# Chapter 26 A Generalized Linear Model for Bernoulli Response Data

Example: for each $$i = 1, \ldots, n$$, $$y_i \sim \text{Bernoulli}(\pi_i)$$, $$\pi = \frac{\exp(x_i'\beta)}{1 + \exp(x_i'\beta)}$$ and $$y_1, \ldots, y_n$$ are independent. This model is called a logistic regression model.

The function $$g(\pi) = \log(\frac{\pi}{1-\pi})$$ is called logit function. $$\log(\frac{\pi}{1-\pi})$$ is called log(odds).

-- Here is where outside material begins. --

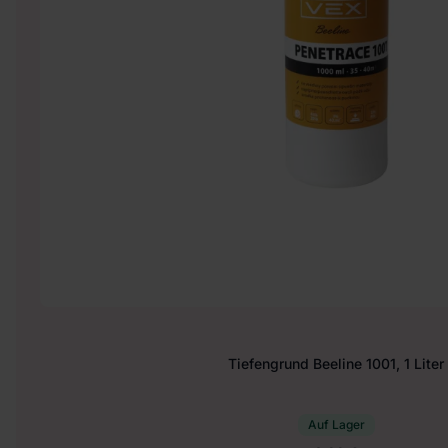
Tiefengrund Beeline 1001, 1 Liter
Auf Lager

Note that $$g(\pi) = x_i'\beta$$. In GLM terminology, the logit is called the link function. However, for GLMs, it is not necessary that the mean of $$y_i$$ be a linear function of $$\beta$$. Here are some other link functions for logistic regression:

• probit: $$\Phi^{-1}(\pi) = x'\beta$$
• complementary log-log (cloglog in R): $$\log(-\log(1-\pi)) = x'\beta$$

For GLMs, Fisher’s Scoring Method is typically used to obtain an MLE for $$\beta$$, denote as $$\hat\beta$$. Fisher’s Scoring Method is a variation of the Newton-Raphson algorithm in which the Hessianm atrix (matrix of second partial derivatives) is replaced by its expected value (-Fisher Information matrix).

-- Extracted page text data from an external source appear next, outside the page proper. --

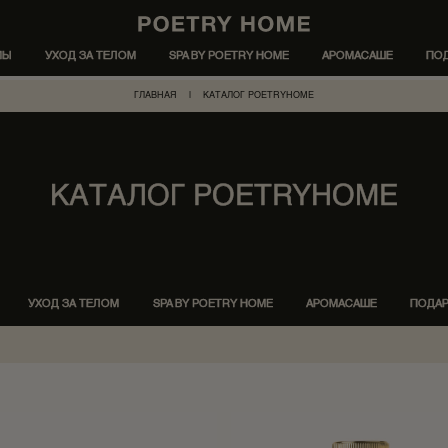
МЫ
УХОД ЗА ТЕЛОМ
SPA BY POETRY HOME
АРОМАСАШЕ
ПО
ГЛАВНАЯ
|
КАТАЛОГ POETRYHOME
КАТАЛОГ POETRYHOME
УХОД ЗА ТЕЛОМ
SPA BY POETRY HOME
АРОМАСАШЕ
ПОДА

For sufficiently large samples, $$\hat\beta$$ is approximately normal with mean $$\beta$$ and a variance-covariance matrix that can be approximated by the estimated inverse of the Fisher information matrix, i.e. $$\hat\beta \sim N(\beta, I^{-1}(\beta))$$.

The Odds ratio: $$\frac{\tilde{\pi}}{1-\tilde{\pi}}/\frac{\pi}{1-\pi} = \exp(\beta_j)$$. This can be explained as: A one unit increase in the jth explanatory variable (with all other explanatory variables held constant) is associated with a multiplicative change in the odds of success by the factor $$\exp(\beta_j)$$.

If $$(L_j, U_j)$$ is a $$100(1-\alpha)\%$$ confidence interval for $$\beta_j$$. then $$(\exp(L_j), \exp(U_j))$$ is a $$100(1-\alpha)\%$$ confidence interval for $$\exp(\beta_j)$$. Also, a $$100(1-\alpha)\%$$ CI for $$\pi$$ is $$\left(\frac{1}{1+\exp(-L_j)},\frac{1}{1+\exp(-U_j)}\right)$$.